Collaboration between stakeholders and industry players will be crucial to ensure that all healthcare facilities, regardless of size, can meet and exceed the cybersecurity standards needed in today’s threat landscape. As regulations increase, companies offering cybersecurity solutions and services will step up to assist healthcare organizations in meeting regulatory requirements and identifying the most effective strategies to utilize state funding.

Cybersecurity is no longer only an IT Issue

The interconnectedness of healthcare systems and the potential impact of cyber threats have necessitated a more holistic approach where everyone in the organization should be required to understand cybersecurity and its impact on the entire organization. Traditionally viewed as the domain of IT professionals, a paradigm shift will occur to recognize cybersecurity as a shared responsibility across departments.

As this focus shifts, the importance of comprehensive cybersecurity preparedness becomes critical. For example, in conducting tabletop exercises (sessions where team members meet to discuss their roles and responses during an emergency), the focus will no longer be just on testing IT systems; organizations will conduct these exercises for all end-users. This inclusive approach ensures that everyone understands their role in maintaining cybersecurity resilience.

Growing adoption of multi-cloud architectures

Aligning with the broader themes of financial constraints and strategic decision-making, the overarching trend in the move away from traditional data centers will continue, with organizations seeking to optimize costs, performance and reliability in the cloud.

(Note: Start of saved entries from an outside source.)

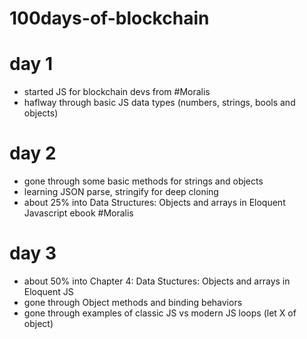 # 100days-of-blockchain
# day 1
- started JS for blockchain devs from #Moralis
- haflway through basic JS data types (numbers, strings, bools and objects)

# day 2
- gone through some basic methods for strings and objects
- learning JSON parse, stringify for deep cloning
- about 25% into Data Structures: Objects and  arrays in Eloquent Javascript ebook #Moralis

# day 3
- about 50% into Chapter 4: Data Stuctures: Objects and arrays in Eloquent JS
- gone through Object methods and binding behaviors
- gone through examples of classic JS vs modern JS loops (let X of object) 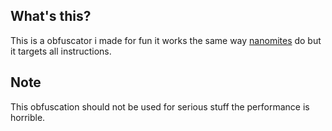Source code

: ## What's this?
This is a obfuscator i made for fun it works the same way [nanomites](https://resources.infosecinstitute.com/topic/anti-memory-dumping-techniques) do but it targets all instructions.

## Note
This obfuscation should not be used for serious stuff the performance is horrible.
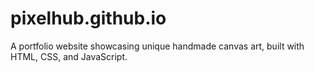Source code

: # pixelhub.github.io
A portfolio website showcasing unique handmade canvas art, built with HTML, CSS, and JavaScript.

Similar to cybersecurity, the initial rush to adopt new technologies will give way to a more measured approach, with organizations increasingly re-evaluating their cloud spend. The focus will be on finding the right size and fit for workloads to achieve cost-effectiveness without compromising performance and reliability.

For example, migrating healthcare workloads to the cloud without a well-thought-out plan can lead to increased costs, especially if those workloads need to run continuously because of healthcare's 24/7 nature.

Achieving the right balance between public, private and multi-cloud approaches requires evaluating several factors, including performance, cost, regulatory compliance and security. Not all workloads are suitable for the cloud, especially when safety, regulatory or reliability issues are a concern. Placing the right workload in the right location is vital to maximizing cloud technology resources.

Recognizing that no single solution is ideal for every workload, many organizations will continue to realize that a multi-cloud strategy incorporating public, private and hybrid cloud elements is the best approach. This strategy offers enhanced flexibility and control over workload placement, enabling organizations to optimize each application's environment to match its unique requirements.

Erik Littlejohn is CEO of CloudWave.